In First Chronicles, chapter five, verses twenty-five through twenty-six, the emphasis of disobedience and sin bring judgment and calamity, whereas obedience and faithfulness bring peace and blessing. This spiritual principle, which is in the New Testament, should motivate us to fear the Lord and obey the leadership of the Holy Spirit.

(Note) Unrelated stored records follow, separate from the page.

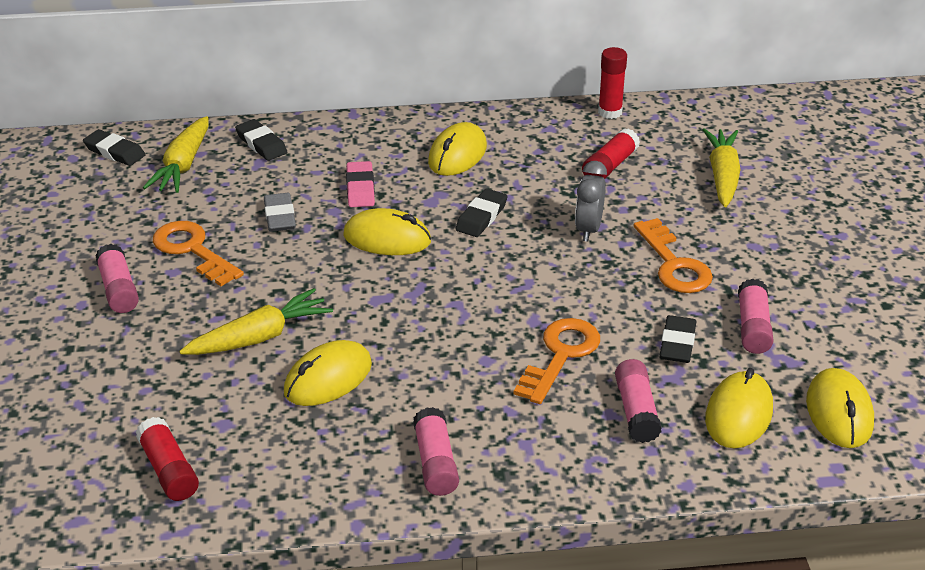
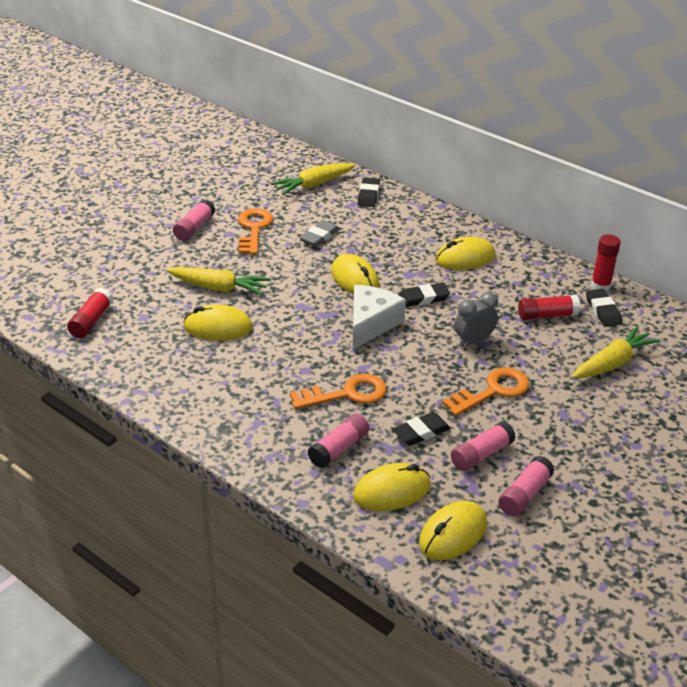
camera: 45 degrees right, 0 degrees up
black eraser [83,129,146,166] -> black eraser moved to [586,289,622,327]
pink eraser [346,161,375,207] -> none
pink glue stick [413,407,459,496] -> pink glue stick moved to [498,456,554,516]
orange key [633,218,713,293] -> orange key turned 150 degrees counterclockwise [442,368,529,416]
none -> white cheese [353,285,406,350]

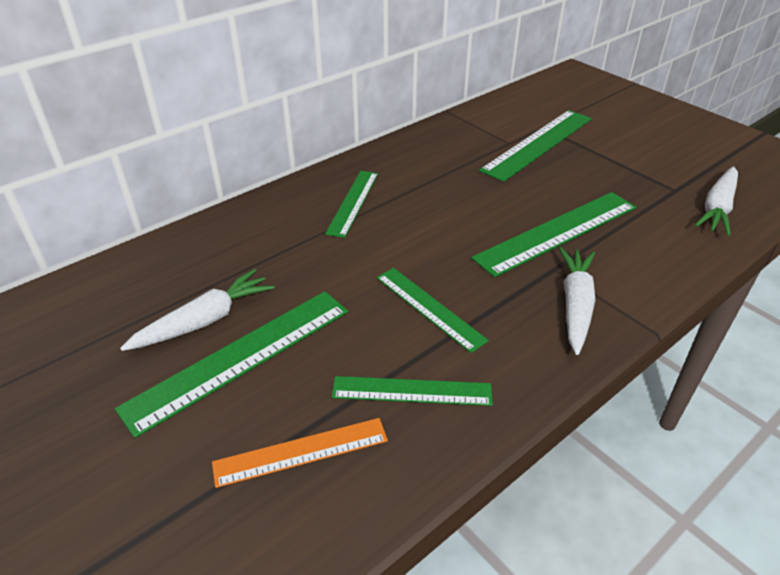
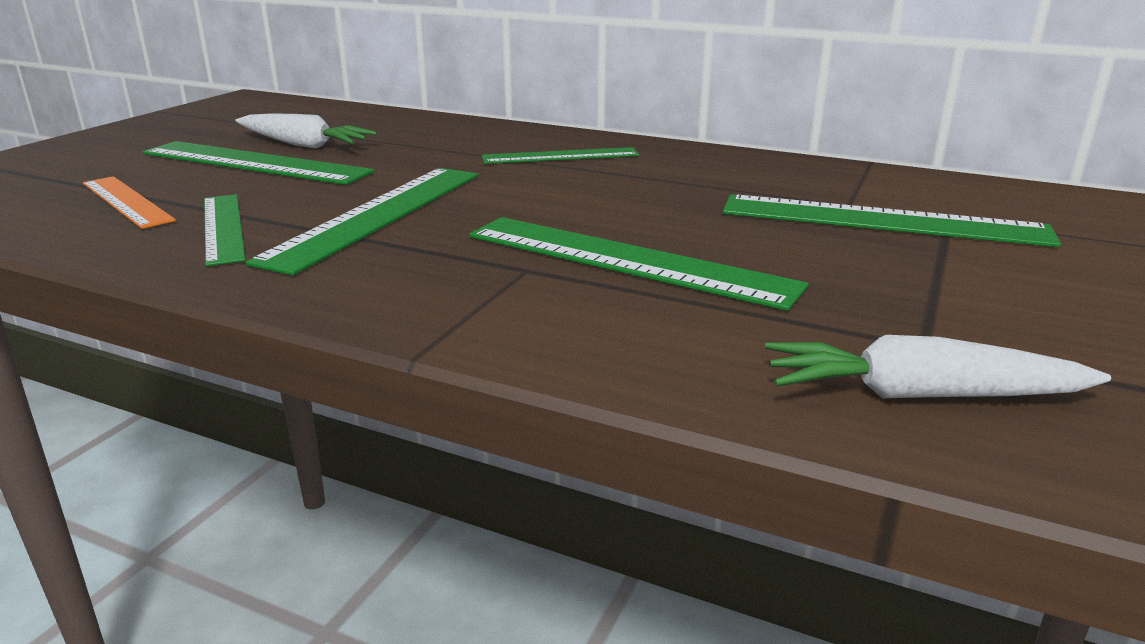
camera: 65 degrees right, 15 degrees down
green ruler [377,268,489,353] -> green ruler [246,168,479,275], size x1.61
white carrot [559,247,596,355] -> none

The captivity of the three eastern tribes is in Second Kings seventeen, verses six through eighteen. The Israelites in the Old Testament were faithless and untrue to God. Jehovah was the Lord and Husband of Israel. Apostasy from Him is, in the prophetic language, whoredom. Had they kept close to God and their duty, they would have continued to enjoy their ancient lot and new conquests. However, lying upon the borders and conversing with the neighboring nations, they learned their idolatrous usages and transmitted the infection to the other tribes. And for this, God had a controversy with them.
In these verses, the Israelites fell away faithlessly from the God of their fathers and went a whoring after the gods of the people of the land, whom God had destroyed before them: the Amorites or Canaanites. Pul is the first as being the first Assyrian king who attacked the land of Israel, as in Second Kings fifteen, verse nineteen. The deportation began, however, only with Tiglath-pileser, who led the East-Jordan tribes into exile, as in Second Kings fifteen, verse twenty-nine.
There are two sets of people living on the earth today: The ungodly and the godly. The first set are unbelievers, and they do not follow the straight and narrow way that leads to the path of righteousness, which is disobedience. The others are the godly ones who do not follow the broad way of life and keep away from the unrighteous ways of the world. However, there is another set of people yet mentioned: there are three sets of people instead of two: the lukewarm ones. They live in between: go back and forth to living godly to ungodly, narrow way to broadway, faithful to faithless, which is the worst kind. Revelation three, verse sixteen, is clear: “So then because thou art lukewarm, and neither cold nor hot, I will spue thee out of my mouth.”